- _Assigned task_
Locate each line in the entries below that contains the string "after" and copy those lines out in full.

- _Material supplied_

*** Block opens ***

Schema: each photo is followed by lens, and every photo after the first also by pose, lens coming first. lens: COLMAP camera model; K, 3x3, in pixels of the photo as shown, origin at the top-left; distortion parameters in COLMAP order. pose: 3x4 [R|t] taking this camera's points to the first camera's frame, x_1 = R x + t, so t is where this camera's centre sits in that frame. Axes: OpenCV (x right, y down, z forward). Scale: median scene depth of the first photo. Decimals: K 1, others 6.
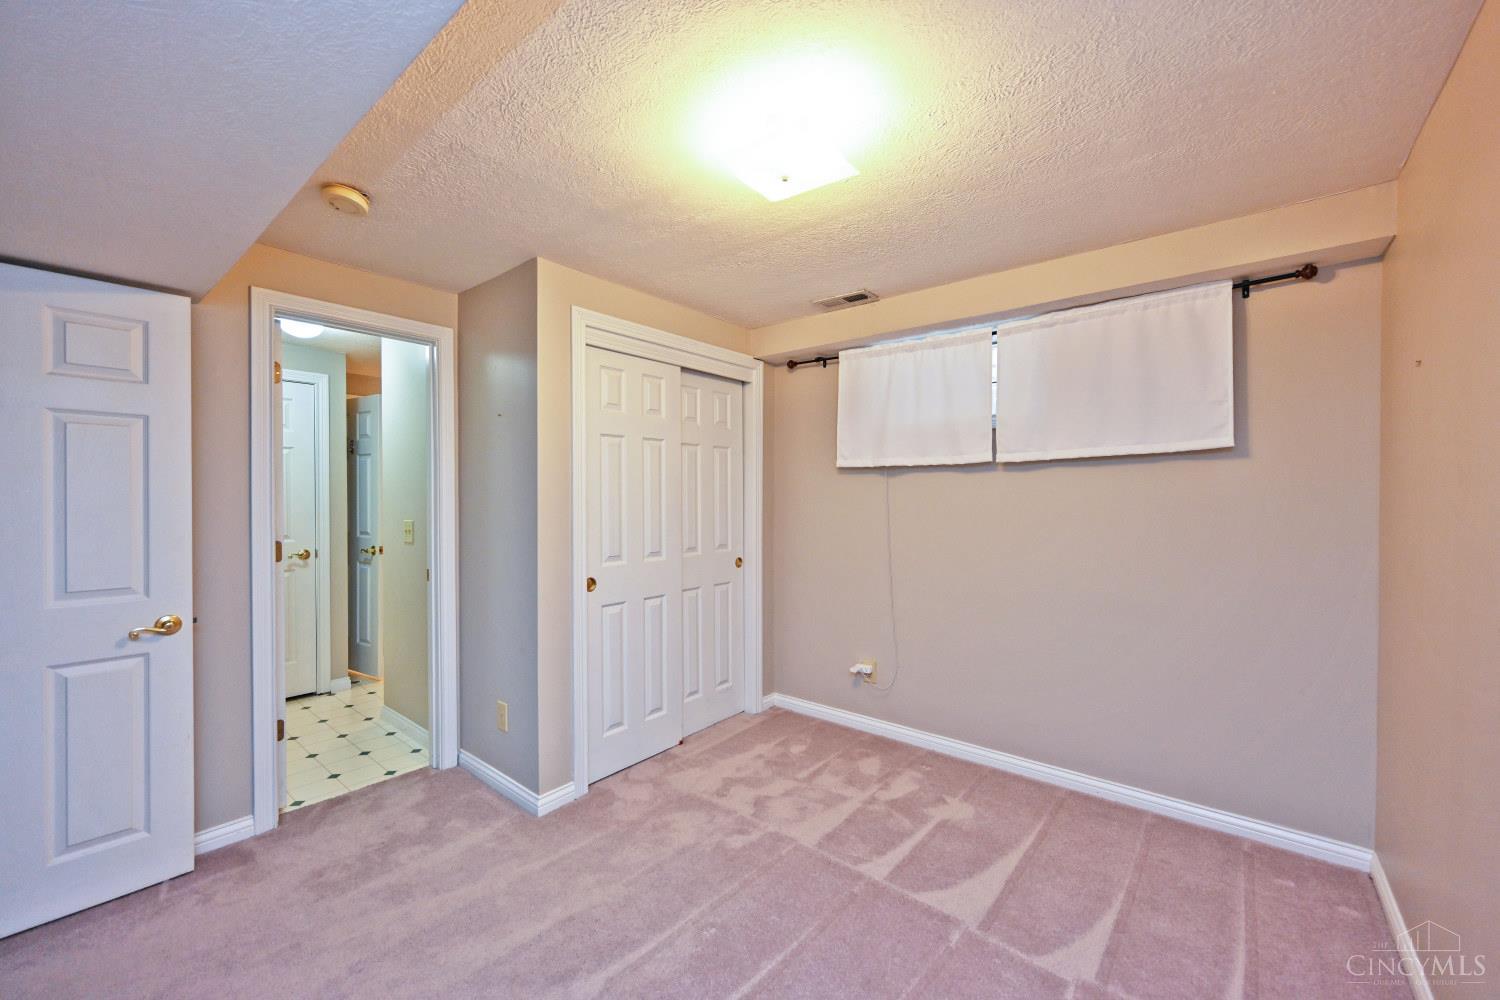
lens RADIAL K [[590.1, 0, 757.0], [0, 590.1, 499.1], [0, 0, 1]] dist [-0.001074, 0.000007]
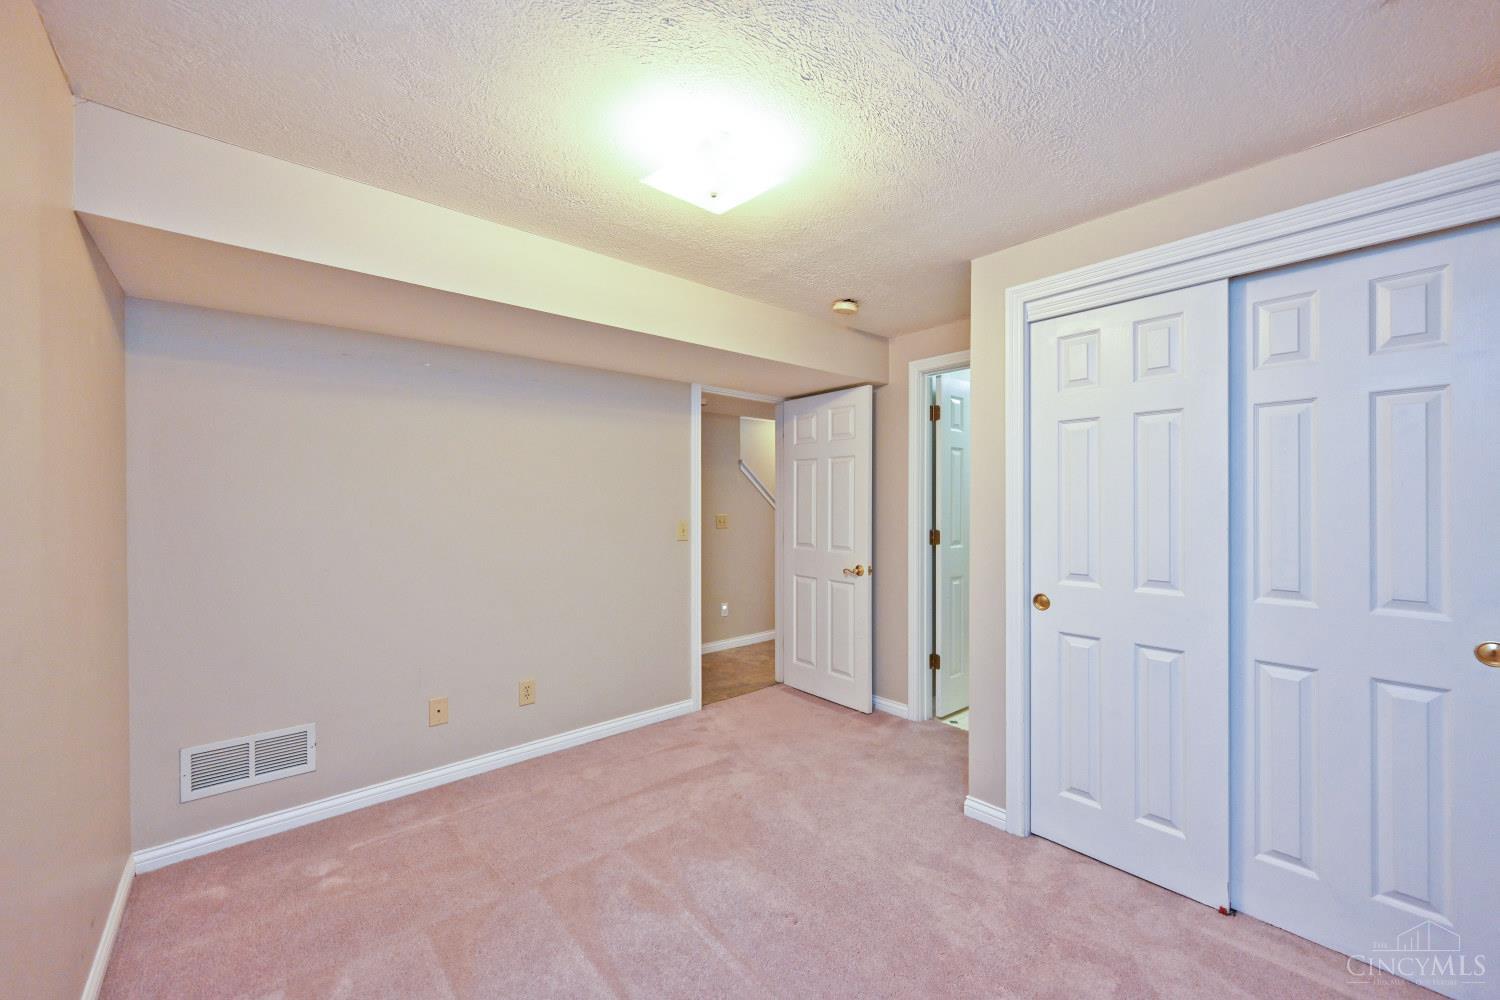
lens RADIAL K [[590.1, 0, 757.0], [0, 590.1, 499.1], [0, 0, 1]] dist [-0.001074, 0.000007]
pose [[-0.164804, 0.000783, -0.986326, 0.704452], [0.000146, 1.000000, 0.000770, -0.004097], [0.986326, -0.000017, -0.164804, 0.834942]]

*** Block closes ***
*** Block opens ***

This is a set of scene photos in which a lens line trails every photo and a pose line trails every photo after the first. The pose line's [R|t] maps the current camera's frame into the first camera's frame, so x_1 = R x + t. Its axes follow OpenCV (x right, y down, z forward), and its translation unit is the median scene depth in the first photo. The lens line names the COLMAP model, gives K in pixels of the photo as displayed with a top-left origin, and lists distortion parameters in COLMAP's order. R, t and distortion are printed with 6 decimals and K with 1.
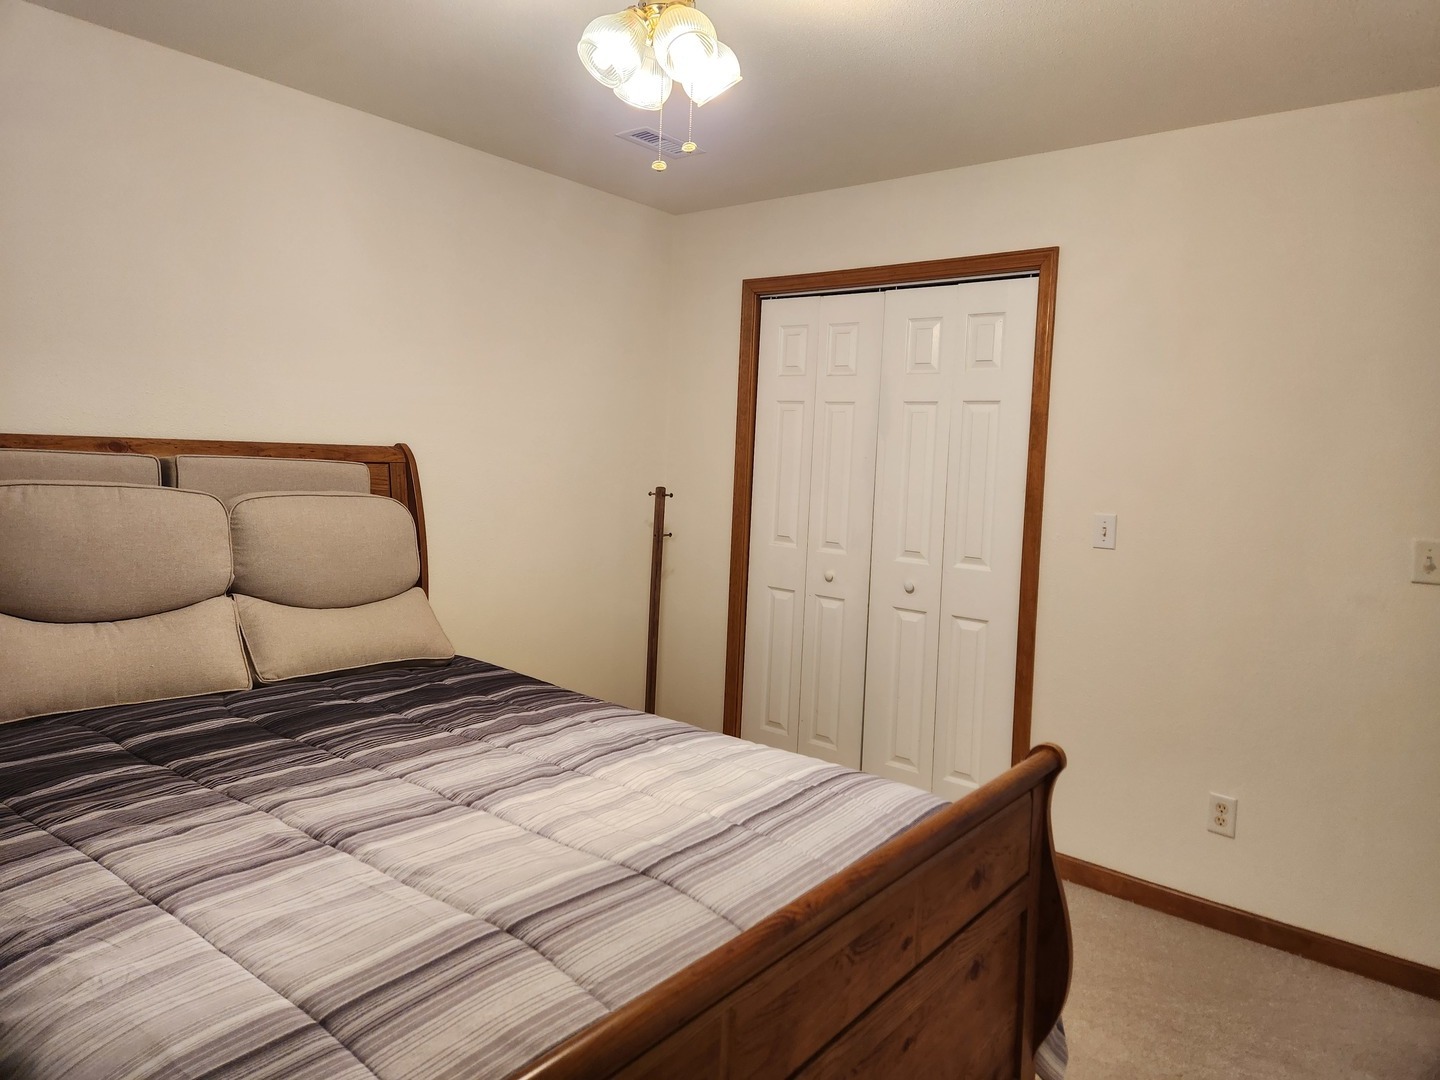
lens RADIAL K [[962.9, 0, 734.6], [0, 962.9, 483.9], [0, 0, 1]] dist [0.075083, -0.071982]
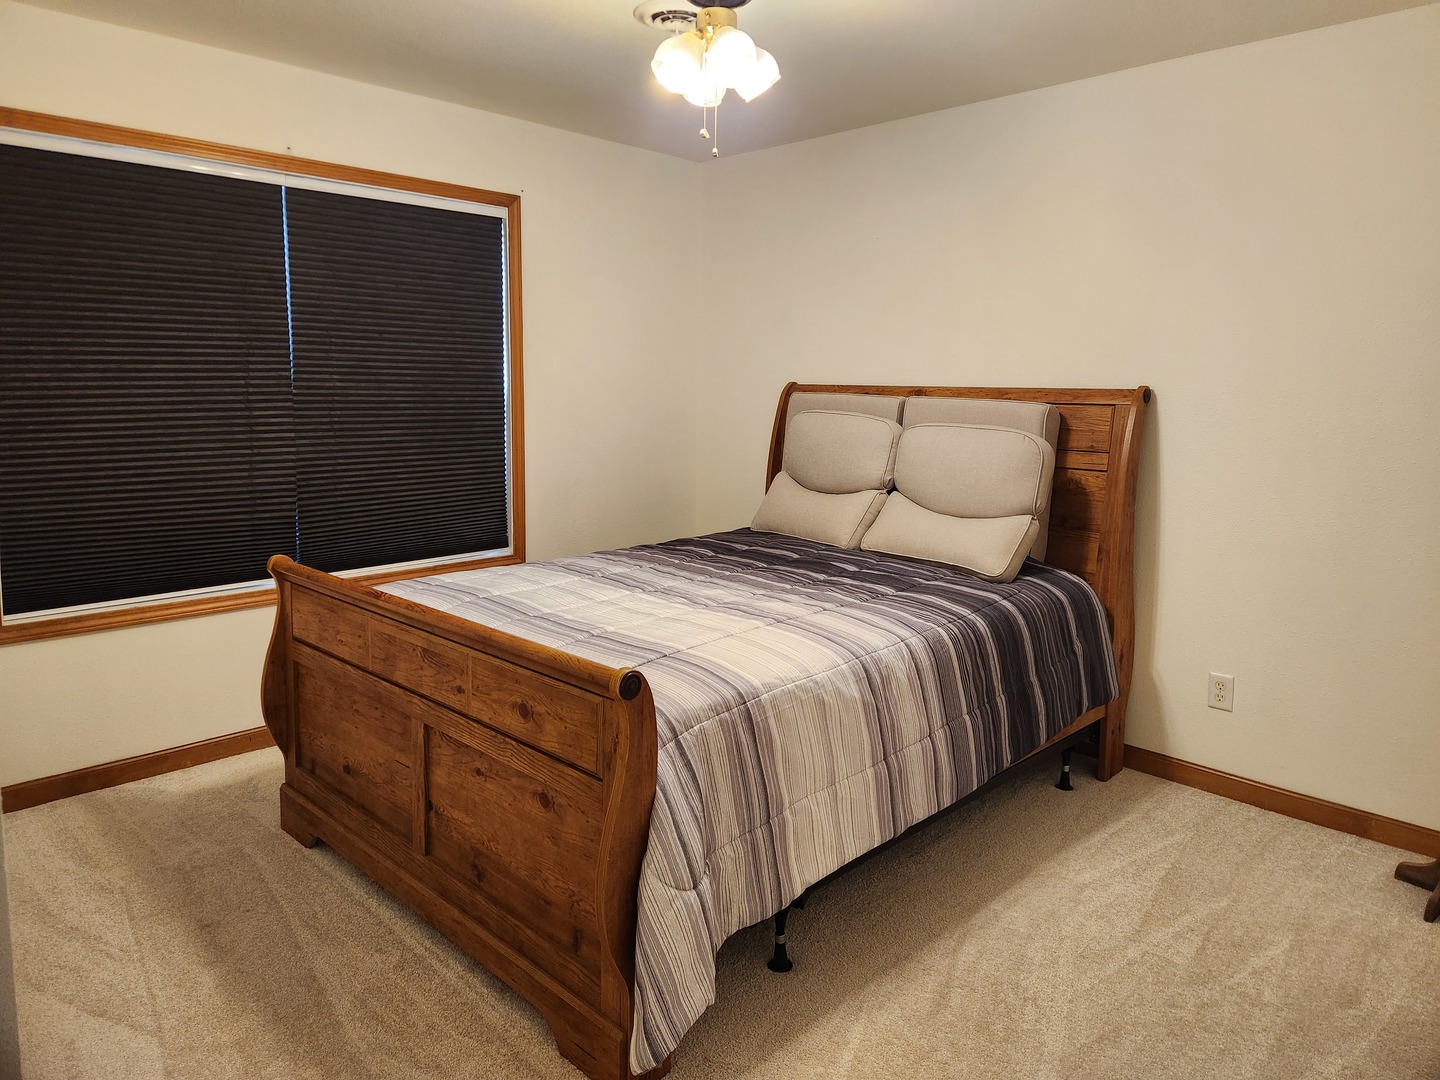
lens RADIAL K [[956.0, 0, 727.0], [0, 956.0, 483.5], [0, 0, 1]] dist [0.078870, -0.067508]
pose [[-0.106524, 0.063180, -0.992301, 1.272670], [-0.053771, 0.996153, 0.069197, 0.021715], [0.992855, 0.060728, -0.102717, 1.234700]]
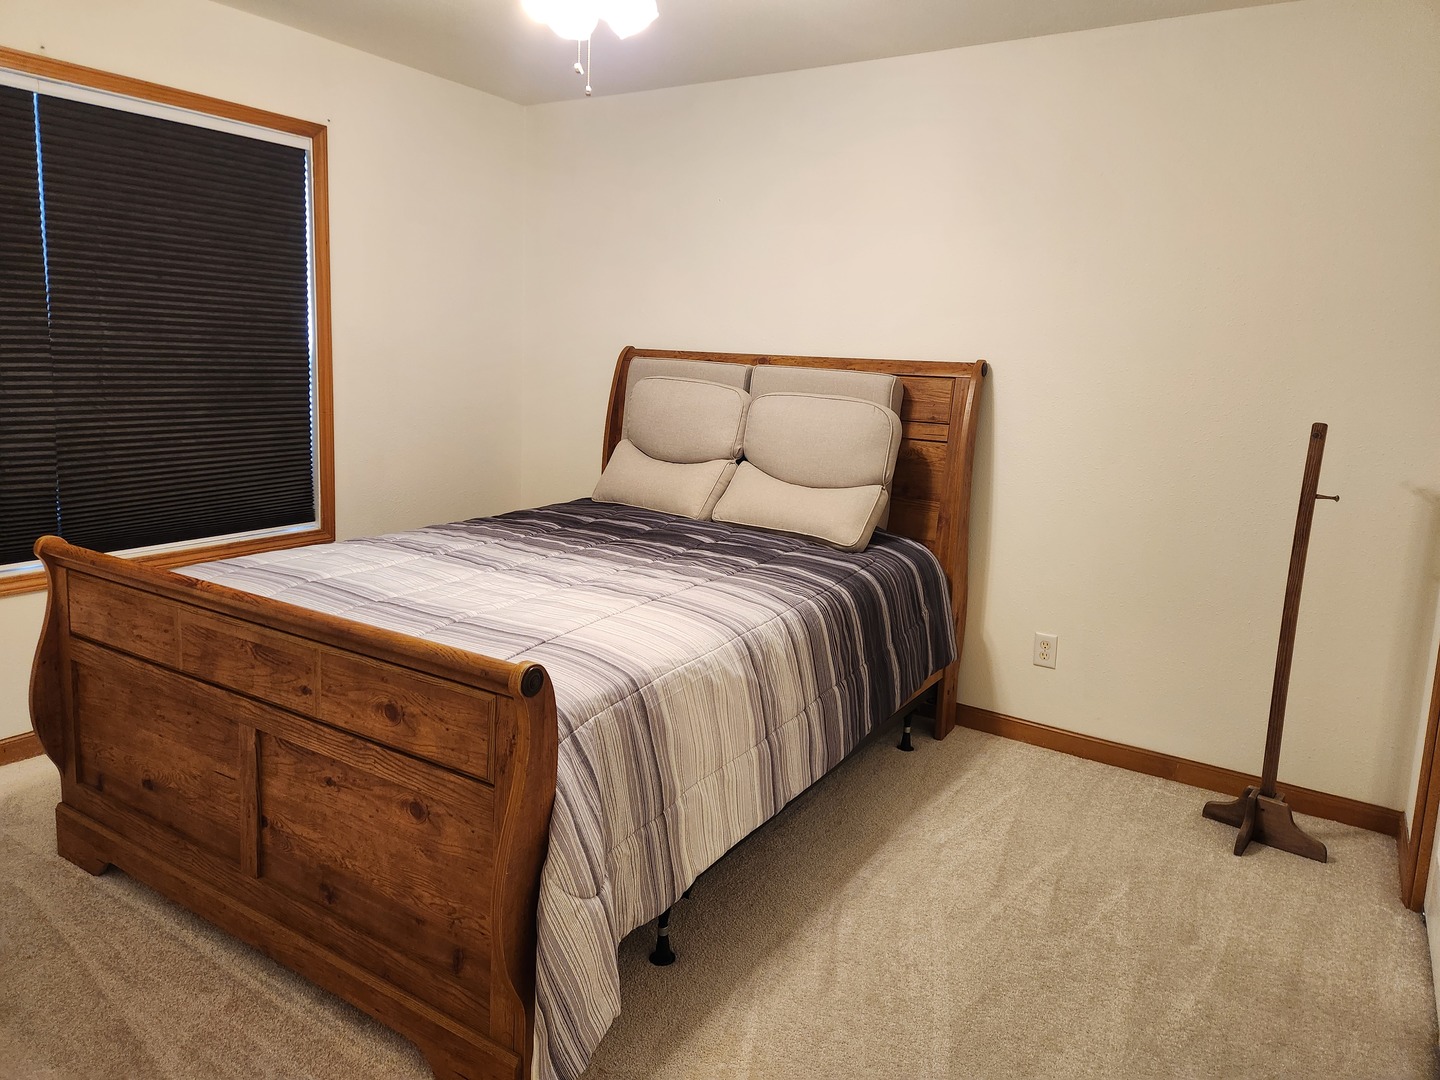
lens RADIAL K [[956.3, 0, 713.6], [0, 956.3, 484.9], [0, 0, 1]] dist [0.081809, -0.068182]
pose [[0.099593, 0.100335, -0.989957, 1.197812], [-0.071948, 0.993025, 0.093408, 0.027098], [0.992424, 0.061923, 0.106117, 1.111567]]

*** Block closes ***

- _Answer to the exercise_
Schema: each photo is followed by lens, and every photo after the first also by pose, lens coming first. lens: COLMAP camera model; K, 3x3, in pixels of the photo as shown, origin at the top-left; distortion parameters in COLMAP order. pose: 3x4 [R|t] taking this camera's points to the first camera's frame, x_1 = R x + t, so t is where this camera's centre sits in that frame. Axes: OpenCV (x right, y down, z forward). Scale: median scene depth of the first photo. Decimals: K 1, others 6.
This is a set of scene photos in which a lens line trails every photo and a pose line trails every photo after the first. The pose line's [R|t] maps the current camera's frame into the first camera's frame, so x_1 = R x + t. Its axes follow OpenCV (x right, y down, z forward), and its translation unit is the median scene depth in the first photo. The lens line names the COLMAP model, gives K in pixels of the photo as displayed with a top-left origin, and lists distortion parameters in COLMAP's order. R, t and distortion are printed with 6 decimals and K with 1.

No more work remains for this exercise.